::: THE DATA

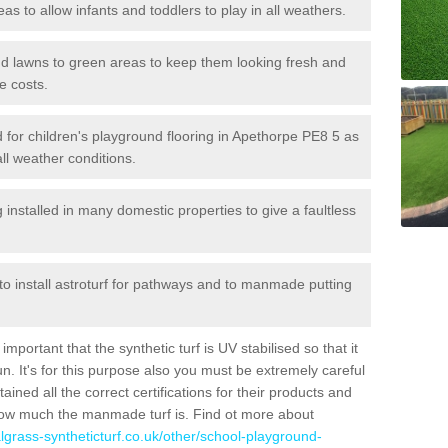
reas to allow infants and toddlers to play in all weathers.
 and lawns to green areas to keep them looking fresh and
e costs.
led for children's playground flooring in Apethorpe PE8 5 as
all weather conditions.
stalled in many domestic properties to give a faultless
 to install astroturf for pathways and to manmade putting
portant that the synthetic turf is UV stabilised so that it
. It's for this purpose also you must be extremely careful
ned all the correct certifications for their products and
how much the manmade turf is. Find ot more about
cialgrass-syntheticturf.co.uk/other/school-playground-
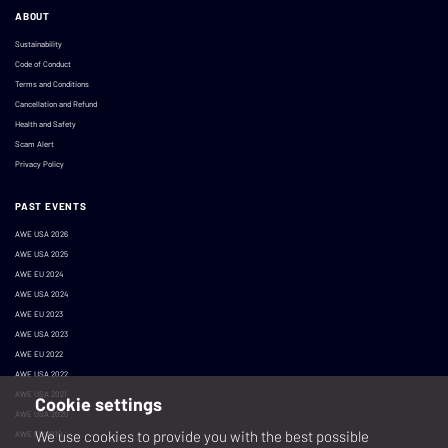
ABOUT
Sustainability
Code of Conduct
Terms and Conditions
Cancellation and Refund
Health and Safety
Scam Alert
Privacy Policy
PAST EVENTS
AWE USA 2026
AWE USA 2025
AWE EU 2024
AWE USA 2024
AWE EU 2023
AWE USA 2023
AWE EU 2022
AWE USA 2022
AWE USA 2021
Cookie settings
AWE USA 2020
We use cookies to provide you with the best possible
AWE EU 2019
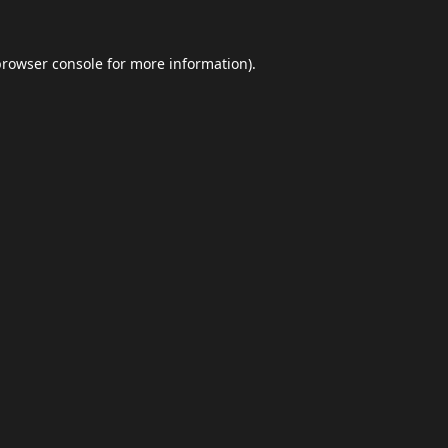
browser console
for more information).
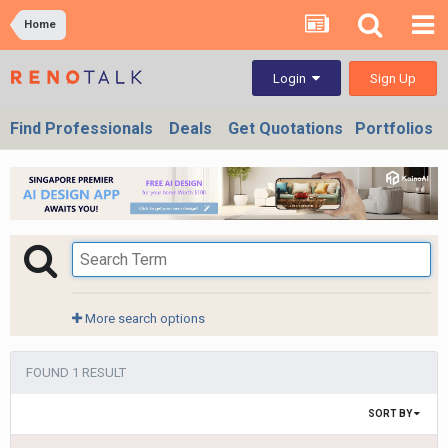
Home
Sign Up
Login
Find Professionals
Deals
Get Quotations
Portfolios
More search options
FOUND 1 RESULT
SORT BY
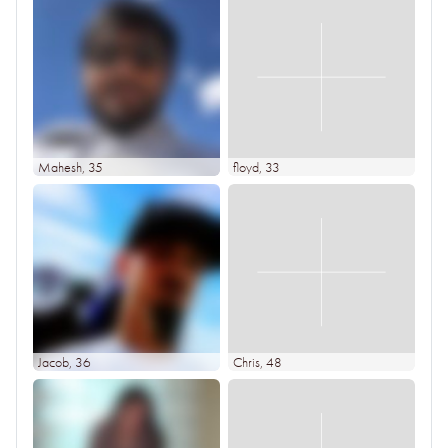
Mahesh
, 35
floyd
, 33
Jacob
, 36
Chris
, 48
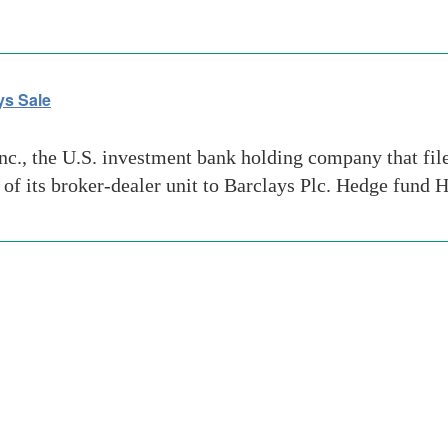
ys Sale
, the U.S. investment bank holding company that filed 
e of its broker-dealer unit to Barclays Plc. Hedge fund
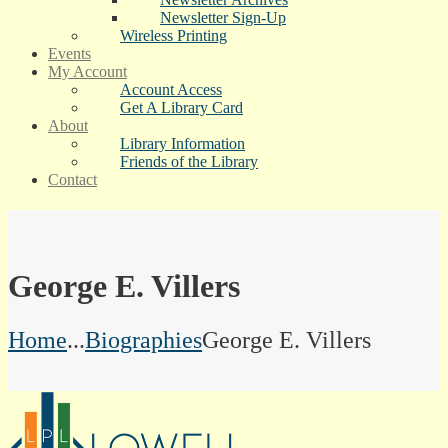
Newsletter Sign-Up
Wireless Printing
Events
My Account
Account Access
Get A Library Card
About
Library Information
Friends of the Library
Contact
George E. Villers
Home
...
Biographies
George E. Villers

::::::

(TASK REQUIREMENTS):
From the line holding "Code of Conduct" to the line holding "AWE USA 2020", inclusive, restate each line above exactly as written.

(OUTPUT OF THE TASK):
Code of Conduct
Terms and Conditions
Cancellation and Refund
Health and Safety
Scam Alert
Privacy Policy
PAST EVENTS
AWE USA 2026
AWE USA 2025
AWE EU 2024
AWE USA 2024
AWE EU 2023
AWE USA 2023
AWE EU 2022
AWE USA 2022
AWE USA 2021
Cookie settings
AWE USA 2020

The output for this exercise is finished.